Dental Chews can help to prevent periodontal disease by helping to clean your dog’s teeth and freshen their breath. They certainly do not replace brushing your dog’s teeth but they can play an important part in a healthy dental routine. CET chews, Hextra chews, DentaBones, and Greenies are just a few on the market.

Nylabones and Kongs – Nylabones are made from nylon, resins, hard-packed rubber and other synthetic materials. They are similar to regular bones but they won’t usually splinter or break as easily. Kongs are extremely durable toys made of hard rubber. You can even insert your dog’s favorite treat into some kongs such peanut butter, cream cheese, dog toothpaste, etc. Kongs stuffed with a special treat are great to encourage your dog to lick and chew. This oral stimulation will hopefully help them to relax and rest.

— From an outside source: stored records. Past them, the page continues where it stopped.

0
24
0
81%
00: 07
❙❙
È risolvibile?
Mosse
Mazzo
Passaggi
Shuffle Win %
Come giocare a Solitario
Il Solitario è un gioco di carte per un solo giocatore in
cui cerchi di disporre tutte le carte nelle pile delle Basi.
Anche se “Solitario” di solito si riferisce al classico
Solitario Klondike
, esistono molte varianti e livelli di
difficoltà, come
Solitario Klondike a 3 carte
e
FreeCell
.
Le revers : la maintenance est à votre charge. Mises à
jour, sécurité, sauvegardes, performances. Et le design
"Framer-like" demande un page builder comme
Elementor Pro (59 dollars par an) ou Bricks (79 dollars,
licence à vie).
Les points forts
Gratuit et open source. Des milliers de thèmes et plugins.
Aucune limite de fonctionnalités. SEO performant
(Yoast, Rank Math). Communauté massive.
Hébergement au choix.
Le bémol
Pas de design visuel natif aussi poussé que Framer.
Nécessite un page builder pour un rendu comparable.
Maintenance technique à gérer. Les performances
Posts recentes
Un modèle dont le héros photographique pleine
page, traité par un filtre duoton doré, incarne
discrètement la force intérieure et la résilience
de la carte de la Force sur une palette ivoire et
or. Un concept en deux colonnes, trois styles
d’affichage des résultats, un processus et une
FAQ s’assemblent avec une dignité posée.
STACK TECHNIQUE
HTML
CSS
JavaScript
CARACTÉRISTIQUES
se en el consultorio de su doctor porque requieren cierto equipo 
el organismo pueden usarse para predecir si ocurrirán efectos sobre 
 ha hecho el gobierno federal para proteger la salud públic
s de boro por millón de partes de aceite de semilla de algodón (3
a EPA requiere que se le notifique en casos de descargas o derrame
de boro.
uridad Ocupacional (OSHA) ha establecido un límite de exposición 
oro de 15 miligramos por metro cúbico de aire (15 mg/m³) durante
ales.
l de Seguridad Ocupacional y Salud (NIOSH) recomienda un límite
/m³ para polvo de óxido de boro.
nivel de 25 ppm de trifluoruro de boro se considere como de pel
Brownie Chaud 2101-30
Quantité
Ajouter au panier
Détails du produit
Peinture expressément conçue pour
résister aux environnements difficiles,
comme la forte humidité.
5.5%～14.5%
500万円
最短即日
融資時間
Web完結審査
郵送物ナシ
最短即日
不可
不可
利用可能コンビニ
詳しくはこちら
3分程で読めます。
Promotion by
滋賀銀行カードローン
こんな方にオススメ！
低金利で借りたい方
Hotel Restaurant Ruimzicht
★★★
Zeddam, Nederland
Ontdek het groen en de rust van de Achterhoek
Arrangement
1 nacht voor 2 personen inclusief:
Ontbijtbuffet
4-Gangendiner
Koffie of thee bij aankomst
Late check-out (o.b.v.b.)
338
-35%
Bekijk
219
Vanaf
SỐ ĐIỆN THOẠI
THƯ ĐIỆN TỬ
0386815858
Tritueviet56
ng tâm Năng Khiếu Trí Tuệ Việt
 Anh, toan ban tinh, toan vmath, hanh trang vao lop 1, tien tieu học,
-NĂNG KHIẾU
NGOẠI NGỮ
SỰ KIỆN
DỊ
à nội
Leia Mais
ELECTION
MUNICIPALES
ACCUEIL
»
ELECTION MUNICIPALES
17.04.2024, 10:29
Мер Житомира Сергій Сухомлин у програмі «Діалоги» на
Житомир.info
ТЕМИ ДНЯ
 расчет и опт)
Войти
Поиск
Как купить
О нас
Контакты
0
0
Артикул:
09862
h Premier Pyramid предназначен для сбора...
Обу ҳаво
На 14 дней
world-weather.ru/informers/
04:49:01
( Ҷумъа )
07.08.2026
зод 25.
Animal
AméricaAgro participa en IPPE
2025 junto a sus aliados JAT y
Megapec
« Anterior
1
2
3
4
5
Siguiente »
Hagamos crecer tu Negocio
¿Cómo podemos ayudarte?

Puzzle Toys engage your dog’s mind, paws, nose and teeth. It will depend on your dog’s preference whether or not he appreciates the stimulation or if he simply gets frustrated and becomes uninterested.

Stuffed Toys and Rope Toys are best for gentler dogs. These types of stuffed toys can be very dangerous for dogs with a strong prey drive. Keep a close eye on the squeaker inside these types of toys. It can become a choking hazard for your dog. Rope toys can be fun but be sure to keep the ends knotted. If it becomes untied, your dog may shred and ingest it, resulting in digestive problems.

It is best to have a variety of all of these types of toys available for your dog. Whistle has to pick up his toys and store them in one of two toy boxes in our house. We regularly go through his toy boxes and donate any toys that he no longer seems interested in to our local animal shelter.

As Cornell University’s article stated, the two key things that I need to remember when selecting a chew toy for my assistance dog are:

  • Everything in moderation…and with supervision.
  • There is no substitute for human interaction.

Cornell University College of Veterinary Medicine. (February 2011) “How to Choose the Best Chew Toy”. DOG Watch. 15(2): 1.